Basically you can use many functionalities in the free version of Cloudflare. You will then already have access to their CDN, basic caching and DDoS protection. However, if you want to make the best use of Cloudflare, you must take out a Pro subscription. This costs $20 per month and with it you get extra functionalities such as automatically compressing the images on your website, the Cloudflare WAF, automatic mobile optimizations and more.

It is also possible to buy add-ons per piece. So if you want an SSL certificate, you can request this as a separate option. Here are all Cloudflare subscription prices:

  • Free
  • Pro: $20
  • Business: $200
  • Enterprise: On request

Is Cloudflare free?

That is a question we get regularly. Yes, in principle Cloudflare is free and well suited to run websites or web applications on the basis of basic software. However, if you want to make optimal use of Cloudflare, you will have to invest in it.

Which well-known websites use Cloudflare?

What website doesn’t use Cloudflare these days? Okay, there are still a lot of websites that don’t use Cloudflare. But also a really big part does use Cloudflare. A selection of the largest websites:

  • Hubspot
  • Medium
  • Gitlab
  • Udemy
  • Upwork
  • Fiverr
  • Adyen
  • TheNextWeb
  • Yelp

And of course our own website and most of our customers use Cloudflare.

Alternatives to Cloudflare

While we believe that Cloudflare is the best all-in-one solution right now, there are alternatives available.

1. Akamai

Akamai has been around much longer than Cloudflare and is therefore still a lot bigger than Cloudflare. It is also a CDN and offers many security measures for web applications. Akamai is a bit more shielded from the outside world and it will also take a little longer before you have set this up properly.

2. Imperva Incapsula

Incapsula has been on the market for about as long as Cloudflare and sees itself as a true challenger to Cloudflare. Basically it offers the same functionalities as Cloudflare. Well-known websites like WiX, Trello, General Electric, SendGrid, and MOZ use it.

3. Amazon CloudFront

Both Cloudflare and Amazon Cloudfront have basically the same ambition to make websites safer and faster. The advantage (or by some techies as a disadvantage) of Amazon CloudFront is that it is extremely simple to put together. Amazon CloudFront is also seen more as a traditional CDN, while Cloudflare is more seen as a CDN with a reverse proxy.

Install Cloudflare

The first thing to do is create a free account on the Cloudflare website. In any case, first take a look at what this variant has to offer and whether this is all clear to you.

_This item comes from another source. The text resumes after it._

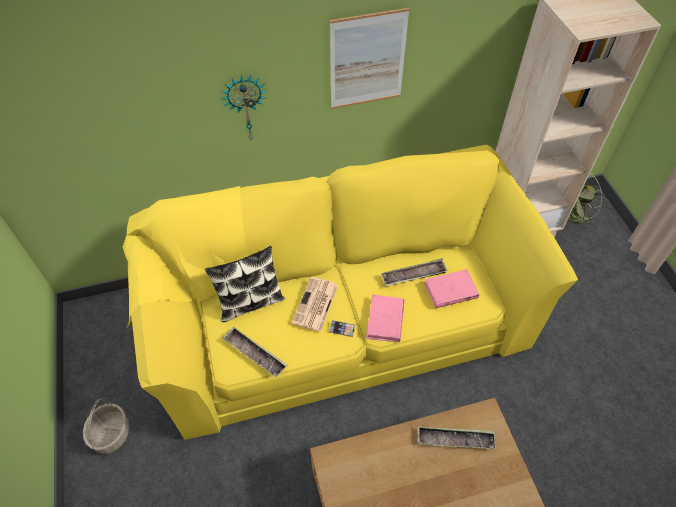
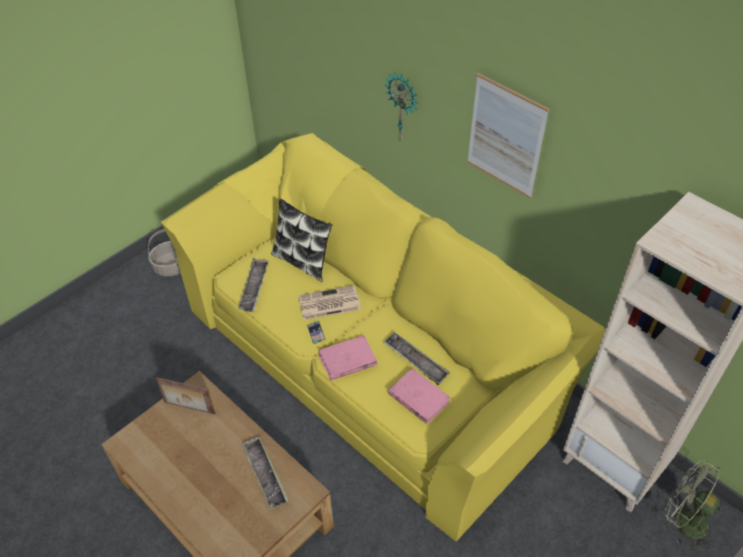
camera: 60 degrees right, 5 degrees down
none -> picture frame [155,377,215,414]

You have several options for setting up or installing Cloudflare. The easiest way is to watch a video from Cloudflare. If you can’t figure it out, Cloudflare has a great set of documentation on the website and the support department is also ready for you at lightning speed. Nowadays, almost every web host also offers support for Cloudflare in the form of documentation. At Hypernode we are of course happy to help you with this and, where necessary, we can even set this up for you. We want you to have to worry about this as little as possible and to be sure that Cloudflare is optimally set up for your specific situation.

Conclusion

If you don’t use Cloudflare yet, or CDN at all, definitely consider the services that Cloudflare offers. Cloudflare is secure, extremely stable, provides better performance for your web application and is certainly not expensive (or even free) at $20 per month. Cloudflare gives you protection against DDoS attacks, has an extremely fast DNS service and extensive caching options.